Stop thinking you’re playing it safe by waiting and watching. In fact, you’re risking your chance to make freelance writing your career, every moment you wait.
3) Take calculated risks
As it happens, I am a fairly conservative person when it comes to risk-taking. So this third one is something that’s really worked for me.
You can do things to lessen your risk. For instance, finding the next, better-paying client before you drop the lower-paying one.
You can also find mentors, or join a writer community where you can learn more and avoid the freelance pitfalls. That knowledge reduces your risk that actions you take will flop or be a waste of time.
Like the writer I just heard from this week, who reported she’d wasted a year bidding on Elance gigs and only landed three of them. She wanted to know whether I thought bid sites were a waste of time! Only someone with no mentors or writer network could have wasted that much time without wising up.
With some savvy in your corner, you’re not taking foolish risks where you end up starving. You are taking considered, well-thought out risks.
You learn to go after clients you have the best chance of getting. You figure out the marketing method that works best for you, because you’re willing to risk trying out a few things and learning from the results.
This as sane, smart risk-taking. As you learn more, you build the confidence to bet on yourself.
Take little leaps
You can condition yourself to risk by starting small. Think of it as jumping over a puddle before you try to tightrope walk over the Grand Canyon.
Maybe it’s sending one query letter, or posting one blog comment. Writing a 300-word article for your local newspaper.
Make a list of small risks you could take to move your freelance writing business forward. Then, start checking them off.
You want to start exercising your risk muscle because as you build a freelance career, you’re going to need it.
Because take it from me — the risks only get bigger as you become more successful. As your portfolio builds, you have a reputation that could be damaged if you screw up.You end up with thousands of blog readers who stand ready to applaud — or trash you — each time you post.
You decide to invest money to produce an ebook – money you may or may not get back. But it’s good to invest in yourself to grow your writing business. It’s a smart risk you should take that could provide an ongoing income.
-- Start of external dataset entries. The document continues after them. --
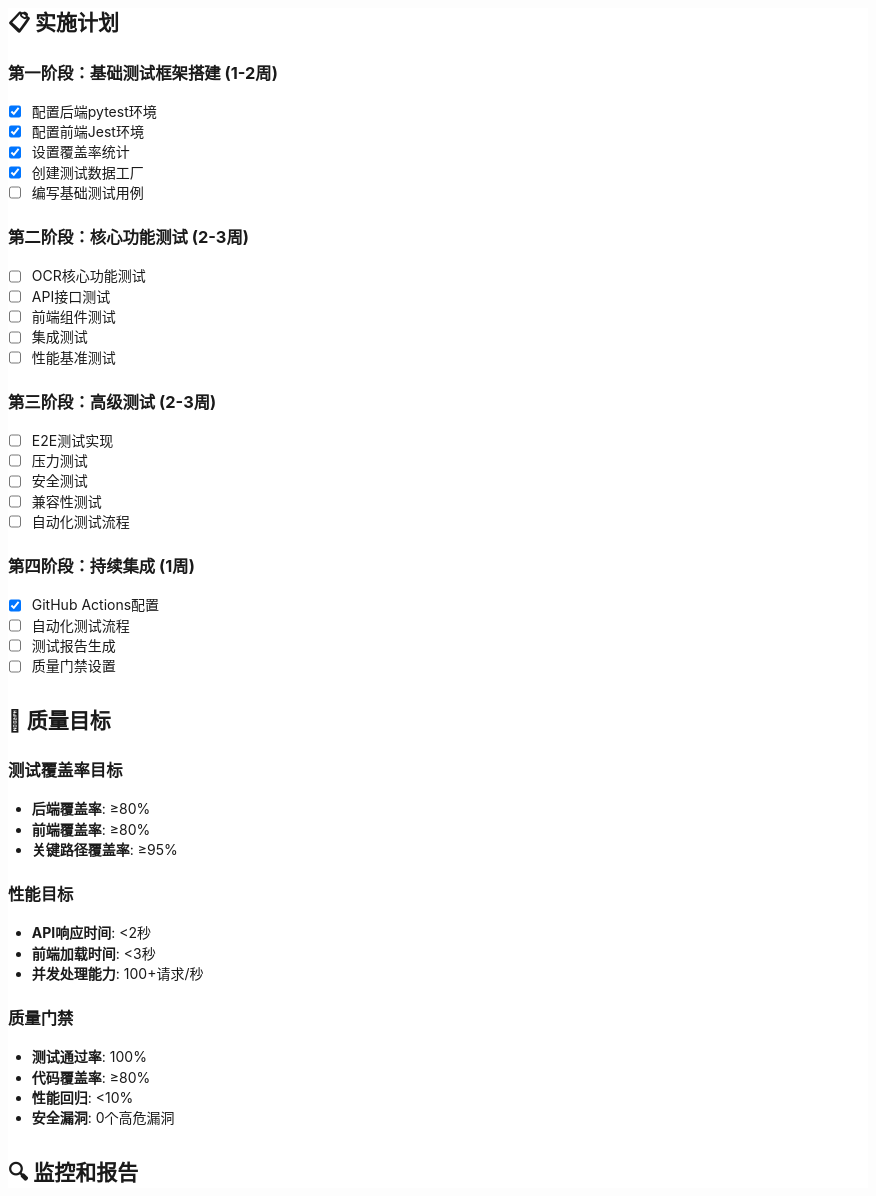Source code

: ## 📋 实施计划

### 第一阶段：基础测试框架搭建 (1-2周)
- [x] 配置后端pytest环境
- [x] 配置前端Jest环境
- [x] 设置覆盖率统计
- [x] 创建测试数据工厂
- [ ] 编写基础测试用例

### 第二阶段：核心功能测试 (2-3周)
- [ ] OCR核心功能测试
- [ ] API接口测试
- [ ] 前端组件测试
- [ ] 集成测试
- [ ] 性能基准测试

### 第三阶段：高级测试 (2-3周)
- [ ] E2E测试实现
- [ ] 压力测试
- [ ] 安全测试
- [ ] 兼容性测试
- [ ] 自动化测试流程

### 第四阶段：持续集成 (1周)
- [x] GitHub Actions配置
- [ ] 自动化测试流程
- [ ] 测试报告生成
- [ ] 质量门禁设置

## 🎯 质量目标

### 测试覆盖率目标
- **后端覆盖率**: ≥80%
- **前端覆盖率**: ≥80%
- **关键路径覆盖率**: ≥95%

### 性能目标
- **API响应时间**: <2秒
- **前端加载时间**: <3秒
- **并发处理能力**: 100+请求/秒

### 质量门禁
- **测试通过率**: 100%
- **代码覆盖率**: ≥80%
- **性能回归**: <10%
- **安全漏洞**: 0个高危漏洞

## 🔍 监控和报告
To sum up, it’s all risk. Every moment of life is, really.
Each stage of building a good freelance income will bring new risks.The more practice you get at taking risks, the better you get at developing your spidey-sense of what choices will pay off best for your freelance business.
So get used to risk now. Stretch your risk muscles and learn to tolerate that feeling of discomfort you get just before you jump. That’s the missing skill that takes your freelance writing career straight to the top.